◆ EXERCISE ◆
Could you recast each line of the material below as one string in a JSON list, skipping blank lines and leaving the pictures out?

___ INFORMATION ___

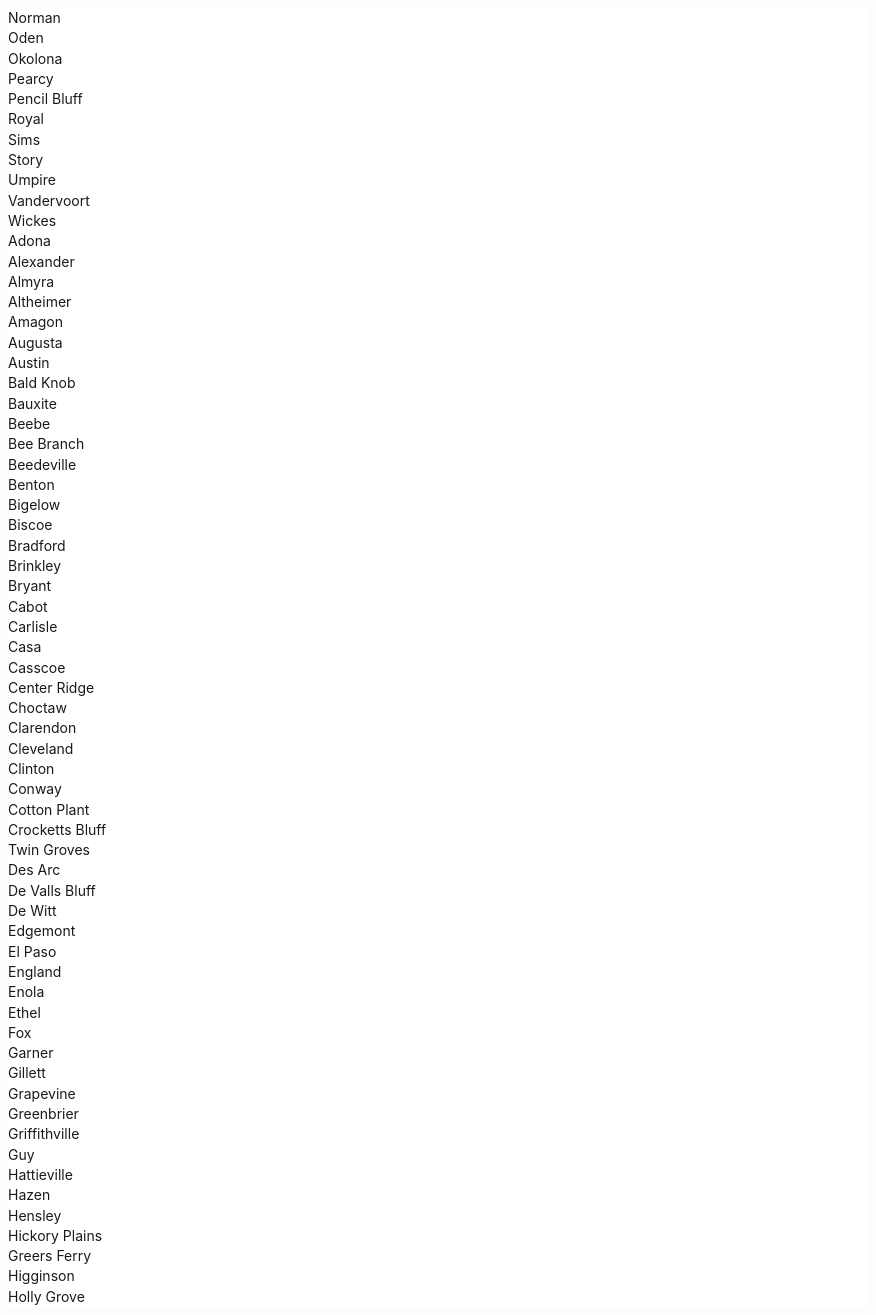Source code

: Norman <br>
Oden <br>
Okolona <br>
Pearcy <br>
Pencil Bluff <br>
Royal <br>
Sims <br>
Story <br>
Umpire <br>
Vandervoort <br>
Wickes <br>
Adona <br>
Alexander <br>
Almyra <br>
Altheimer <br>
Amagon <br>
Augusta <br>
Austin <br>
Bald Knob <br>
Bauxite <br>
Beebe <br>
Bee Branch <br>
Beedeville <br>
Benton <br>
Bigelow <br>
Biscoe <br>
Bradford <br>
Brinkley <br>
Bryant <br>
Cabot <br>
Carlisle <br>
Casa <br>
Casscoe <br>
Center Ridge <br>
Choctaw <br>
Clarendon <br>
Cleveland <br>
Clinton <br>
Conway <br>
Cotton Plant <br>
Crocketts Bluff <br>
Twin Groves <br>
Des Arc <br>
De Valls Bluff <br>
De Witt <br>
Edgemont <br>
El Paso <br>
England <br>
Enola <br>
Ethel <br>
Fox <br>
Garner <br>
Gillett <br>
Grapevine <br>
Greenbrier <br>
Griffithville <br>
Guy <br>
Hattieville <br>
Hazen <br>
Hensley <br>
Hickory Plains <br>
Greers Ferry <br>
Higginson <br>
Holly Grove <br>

___

◆ TASK RESULT ◆
[
  "Source code",
  ": Norman <br>",
  "Oden <br>",
  "Okolona <br>",
  "Pearcy <br>",
  "Pencil Bluff <br>",
  "Royal <br>",
  "Sims <br>",
  "Story <br>",
  "Umpire <br>",
  "Vandervoort <br>",
  "Wickes <br>",
  "Adona <br>",
  "Alexander <br>",
  "Almyra <br>",
  "Altheimer <br>",
  "Amagon <br>",
  "Augusta <br>",
  "Austin <br>",
  "Bald Knob <br>",
  "Bauxite <br>",
  "Beebe <br>",
  "Bee Branch <br>",
  "Beedeville <br>",
  "Benton <br>",
  "Bigelow <br>",
  "Biscoe <br>",
  "Bradford <br>",
  "Brinkley <br>",
  "Bryant <br>",
  "Cabot <br>",
  "Carlisle <br>",
  "Casa <br>",
  "Casscoe <br>",
  "Center Ridge <br>",
  "Choctaw <br>",
  "Clarendon <br>",
  "Cleveland <br>",
  "Clinton <br>",
  "Conway <br>",
  "Cotton Plant <br>",
  "Crocketts Bluff <br>",
  "Twin Groves <br>",
  "Des Arc <br>",
  "De Valls Bluff <br>",
  "De Witt <br>",
  "Edgemont <br>",
  "El Paso <br>",
  "England <br>",
  "Enola <br>",
  "Ethel <br>",
  "Fox <br>",
  "Garner <br>",
  "Gillett <br>",
  "Grapevine <br>",
  "Greenbrier <br>",
  "Griffithville <br>",
  "Guy <br>",
  "Hattieville <br>",
  "Hazen <br>",
  "Hensley <br>",
  "Hickory Plains <br>",
  "Greers Ferry <br>",
  "Higginson <br>",
  "Holly Grove <br>"
]